A FORMER soldier has recalled how he battled sea sickness and sub-zero temperatures in the Korean War — as he was honoured for his service more than 60 years on.
Veteran Frank Glossop was presented with the Korean Peace Medal by the Mayor of Rotherham, Cllr Alan Buckley, in a ceremony at the town hall.
He was accompanied by his brothers Colin Glossop and Harold Glossop, who also served in the Armed Forces.
Mr Glossop, who served as a signalman in the Royal Corps of Signals during his two years national service, told how he was posted to Korea following basic training at Catterick.
“It took about four weeks to get there,” he said. “We had really bad weather and most of us were seasick.
“When we arrived in Korea on the troop ship Empire Pride, we were sent to various camps.
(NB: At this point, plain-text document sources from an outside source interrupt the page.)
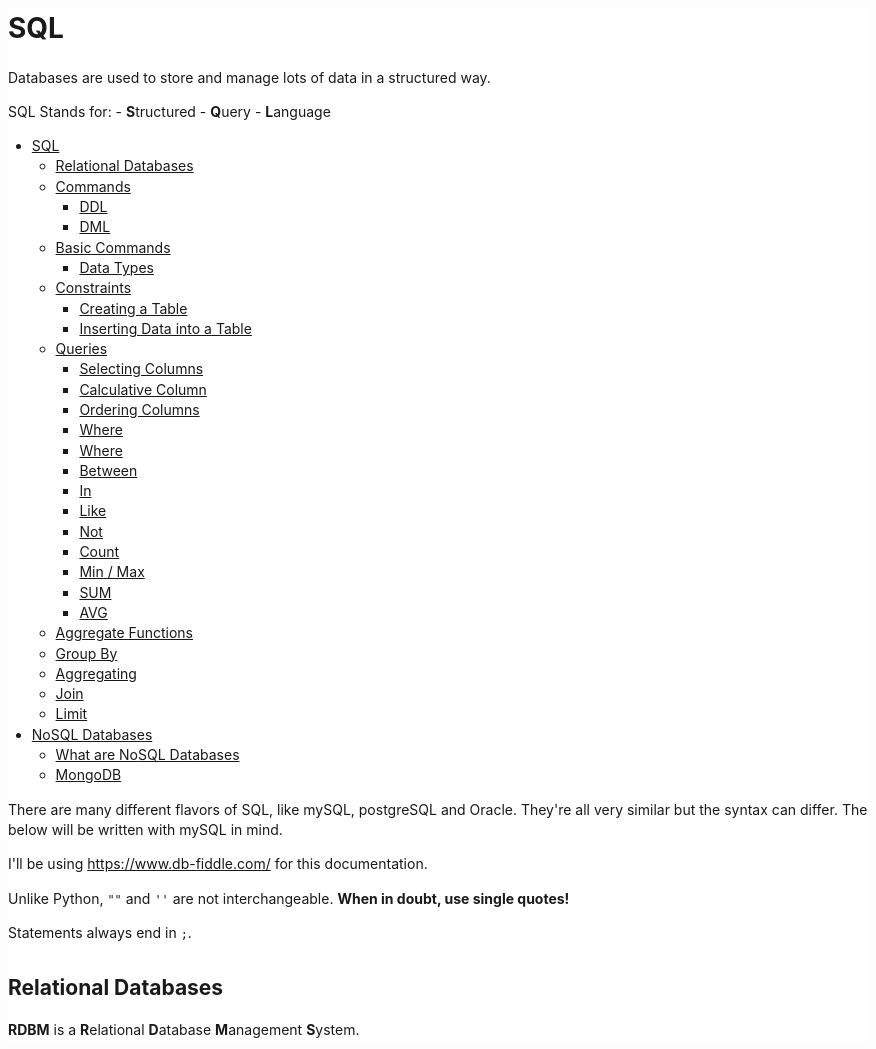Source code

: # SQL
Databases are used to store and manage lots of data in a structured way.

SQL Stands for:
    - **S**tructured
    - **Q**uery
    - **L**anguage

- [SQL](#sql)
  - [Relational Databases](#relational-databases)
  - [Commands](#commands)
    - [DDL](#ddl)
    - [DML](#dml)
  - [Basic Commands](#basic-commands)
    - [Data Types](#data-types)
  - [Constraints](#constraints)
    - [Creating a Table](#creating-a-table)
    - [Inserting Data into a Table](#inserting-data-into-a-table)
  - [Queries](#queries)
    - [Selecting Columns](#selecting-columns)
    - [Calculative Column](#calculative-column)
    - [Ordering Columns](#ordering-columns)
    - [Where](#where)
    - [Where](#where-1)
    - [Between](#between)
    - [In](#in)
    - [Like](#like)
    - [Not](#not)
    - [Count](#count)
    - [Min / Max](#min--max)
    - [SUM](#sum)
    - [AVG](#avg)
  - [Aggregate Functions](#aggregate-functions)
  - [Group By](#group-by)
  - [Aggregating](#aggregating)
  - [Join](#join)
  - [Limit](#limit)
- [NoSQL Databases](#nosql-databases)
  - [What are NoSQL Databases](#what-are-nosql-databases)
  - [MongoDB](#mongodb)

There are many different flavors of SQL, like mySQL, postgreSQL and Oracle. They're all very similar but the syntax can differ. The below will be written with mySQL in mind.

I'll be using https://www.db-fiddle.com/ for this documentation.

Unlike Python, `""` and `''` are not interchangeable. **When in doubt, use single quotes!**

Statements always end in `;`.

## Relational Databases
**RDBM** is a **R**elational **D**atabase **M**anagement **S**ystem.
Our job was to send and receive messages to all units.
“After being there a few months, the really bad weather came, bringing bad snows and sub-zero temperatures.
“We only had a greatcoat to keep out the extreme conditions.”
Salvation arrived in the form of parkers, which were lined with fur, and declared by Mr Glossop as “very good”.
The signalman was later posted to a new position where he was responsible for servicing weapons and said the real heroes were the soldiers who held hill positions in the face of hundreds of enemy troops.
Mr Glossop highlighted the heroics of Bill Speakman, who hurled rocks at the enemy after he ran out of ammunition.
He recalled his relief on finally heading home from Korea: “When we were ready to sail away from the docks, an American brass band started to play Will Ye No Come Back Again?
“I can safely say the sky turned blue with the language that was uttered!”